Here we have the average of the close amount divided by the claim amount for each month from 2002 to 2009. The ratio appears to be somewhat sporadic during 2002, most likely because there were relatively few claims during 2002.
The ratio decreases over time until levelling off in 2008.
Multivariate Analysis
Talk about some of the relationships you observed in this part of the investigation. Were there features that strengthened each other in terms of looking at your feature(s) of interest?
Looking at claim amount divided by close amount over time seemed to be an important relationship as this ratio seemed to decrease with time.
Were there any interesting or surprising interactions between features?
It was interesting for me to see how the average claim amount over close amount decreased over time since it shows that less money is being given out compared to the amount being asked asked for as the years go by.
Final Plots and Summary
Plot One
Description One
The airports with the most claims are tend to be heavily trafficked airports in large cities such as JFK International Airport in New York or LAX in Los Angeles.
Plot Two
Description Two
The number of claims peak in 2004 and decrease in subsequent years.
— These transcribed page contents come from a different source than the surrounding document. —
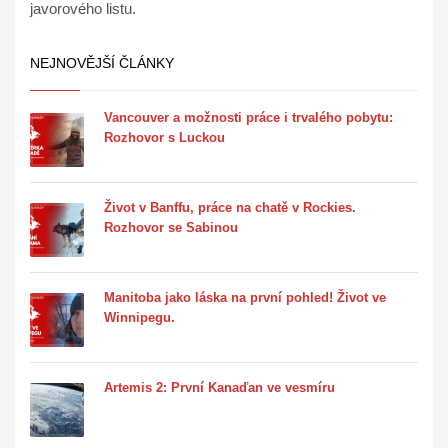
javorového listu.
NEJNOVĚJŠÍ ČLÁNKY
Vancouver a možnosti práce i trvalého pobytu:
Rozhovor s Luckou
Život v Banffu, práce na chatě v Rockies.
Rozhovor se Sabinou
Manitoba jako láska na první pohled! Život ve
Winnipegu.
Artemis 2: První Kanaďan ve vesmíru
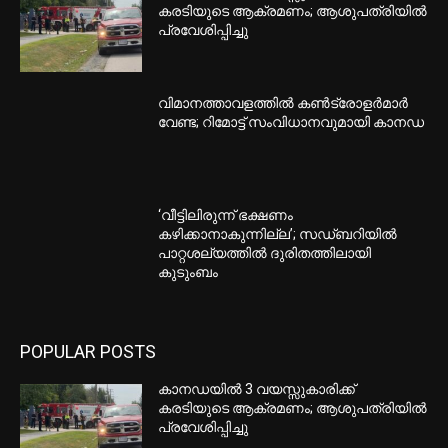
കരടിയുടെ ആക്രമണം; ആശുപത്രിയിൽ
പ്രവേശിപ്പിച്ചു
വിമാനത്താവളത്തിൽ കൺട്രോളർമാർ
വേണ്ട; റിമോട്ട് സംവിധാനവുമായി കാനഡ
‘വീട്ടിലിരുന്ന് ഭക്ഷണം
കഴിക്കാനാകുന്നില്ല’; സഡ്ബറിയിൽ
പാറ്റശല്യത്തിൽ ദുരിതത്തിലായി
കുടുംബം
POPULAR POSTS
കാനഡയിൽ 3 വയസ്സുകാരിക്ക്
കരടിയുടെ ആക്രമണം; ആശുപത്രിയിൽ
പ്രവേശിപ്പിച്ചു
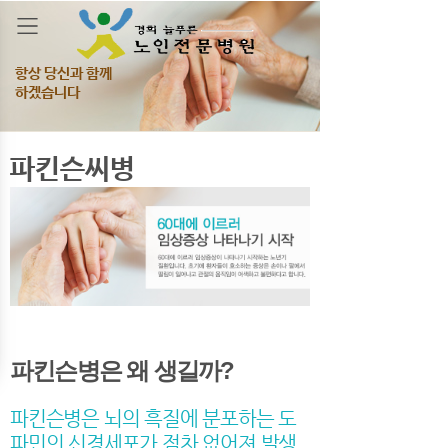
항상 당신과 함께
하겠습니다
파킨슨씨병
파킨슨병은 왜 생길까?
파킨슨병은 뇌의 흑질에 분포하는 도
파민의 신경세포가 점차 없어져 발생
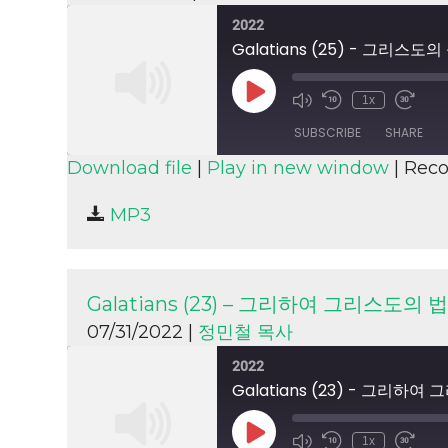
2022
Galatians (25) - 그리
Play
1x
Episode
SUBSCRIBE
SHARE
Download file
|
Play in new window
|
Reco
SHARE
MP3
RSS FEED
LINK
EMBED
Galatians (23) – 그리하여 그리스도의
07/31/2022 |
정민철 목사
2022
Galatians (23) - 그리
Play
1x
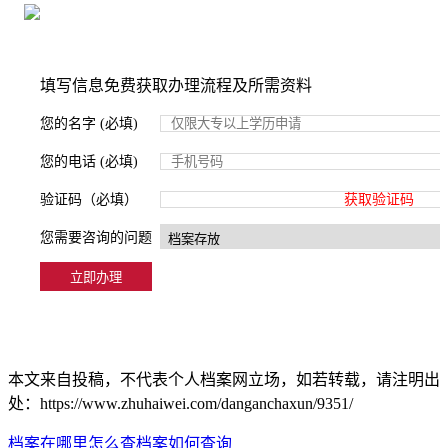
2000+所学校合作，老师签字盖章
填写信息免费获取办理流程及所需资料
您的名字 (必填)
您的电话 (必填)
验证码（必填）
获取验证码
您需要咨询的问题
本文来自投稿，不代表个人档案网立场，如若转载，请注明出
处：https://www.zhuhaiwei.com/danganchaxun/9351/
档案在哪里怎么查
档案如何查询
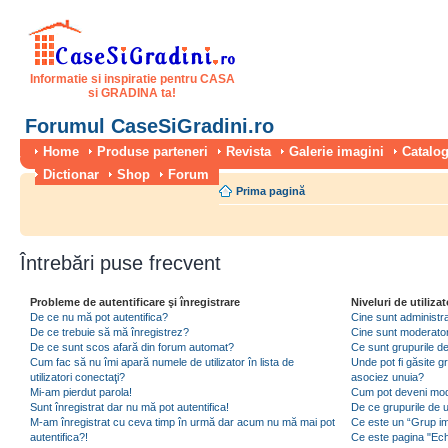
Informatie si inspiratie pentru CASA
si GRADINA ta!
Forumul CaseSiGradini.ro
Home
Produse parteneri
Revista
Galerie imagini
Catalog
Dictionar
Shop
Forum
Prima pagină
Întrebări puse frecvent
Probleme de autentificare şi înregistrare
Niveluri de utilizat
De ce nu mă pot autentifica?
Cine sunt administra
De ce trebuie să mă înregistrez?
Cine sunt moderator
De ce sunt scos afară din forum automat?
Ce sunt grupurile de 
Cum fac să nu îmi apară numele de utilizator în lista de
Unde pot fi găsite gr
utilizatori conectaţi?
asociez unuia?
Mi-am pierdut parola!
Cum pot deveni moder
Sunt înregistrat dar nu mă pot autentifica!
De ce grupurile de uti
M-am înregistrat cu ceva timp în urmă dar acum nu mă mai pot
Ce este un “Grup imp
autentifica?!
Ce este pagina "Ec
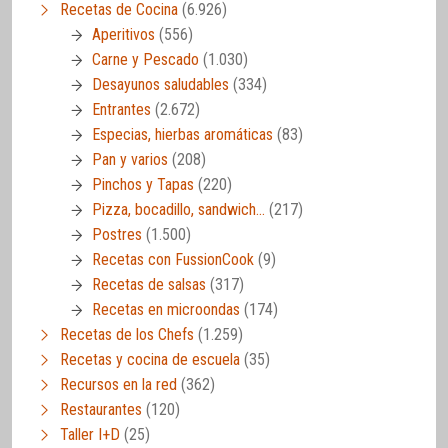
Recetas de Cocina
(6.926)
Aperitivos
(556)
Carne y Pescado
(1.030)
Desayunos saludables
(334)
Entrantes
(2.672)
Especias, hierbas aromáticas
(83)
Pan y varios
(208)
Pinchos y Tapas
(220)
Pizza, bocadillo, sandwich…
(217)
Postres
(1.500)
Recetas con FussionCook
(9)
Recetas de salsas
(317)
Recetas en microondas
(174)
Recetas de los Chefs
(1.259)
Recetas y cocina de escuela
(35)
Recursos en la red
(362)
Restaurantes
(120)
Taller I+D
(25)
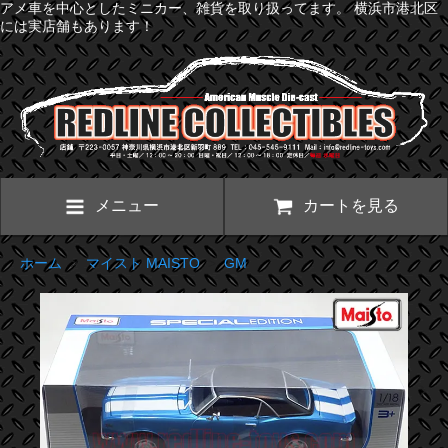
アメ車を中心としたミニカー、雑貨を取り扱ってます。 横浜市港北区
には実店舗もあります！
メニュー
カートを見る
ホーム
>
マイスト MAISTO
>
GM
The most common form of claims for all years are passenger property loss and property damage.
Plot Three
Description Three
The average ratio appears to fluctuate a lot in 2002, which is probably because of the relatively few amount of claims during that year. However after 2002, changes become more gradual and over time the average claim amount/close amount decreases and until it levels off in 2008.
Reflection
Issues
While working on this project I encountered issues using this dataset. The most significant problem is that there were missing data. For instance, there
were no data for close amount after 2009, which was six years of missing data.
Another issue was that dates were given in two different formats that needed to
be converted to a single format, which I was able to do with assistance from
an instructor on Live Help. Finally, data for items listed in the claims needed
to be cleaned. Given more time, I would have liked to have explored the
different items given and their relationships to the other variables.
One limitation of this dataset is that we do not have any data on the total number of travellers who pass through TSA screening. For a more complete investigation, I would have liked to have seen how the number of claims compare to the overall count of people who are screened by the TSA over time.
Another limitation is that we cannot assess the validity of all of the claims. It is possible that some of these claims could be fraudulent. Furthermore, some items stolen from passenger luggage could have been stolen by airline employees or airport baggage handlers and the TSA was mistakenly blamed.
Conclusion
After doing this exploratory data analysis I think air travellers will have some mixed feelings about the results. On one hand, I think most will be pleased to know that TSA claims have been decreasing since 2004, which is a sign that the agency may be improving its measures to prevent damage and theft of passengers' personal belongings. On the other hand, for those who are victims of theft, the fact that over 50% of all claims between 2002 and 2015 were denied may not be a satisfying outcome.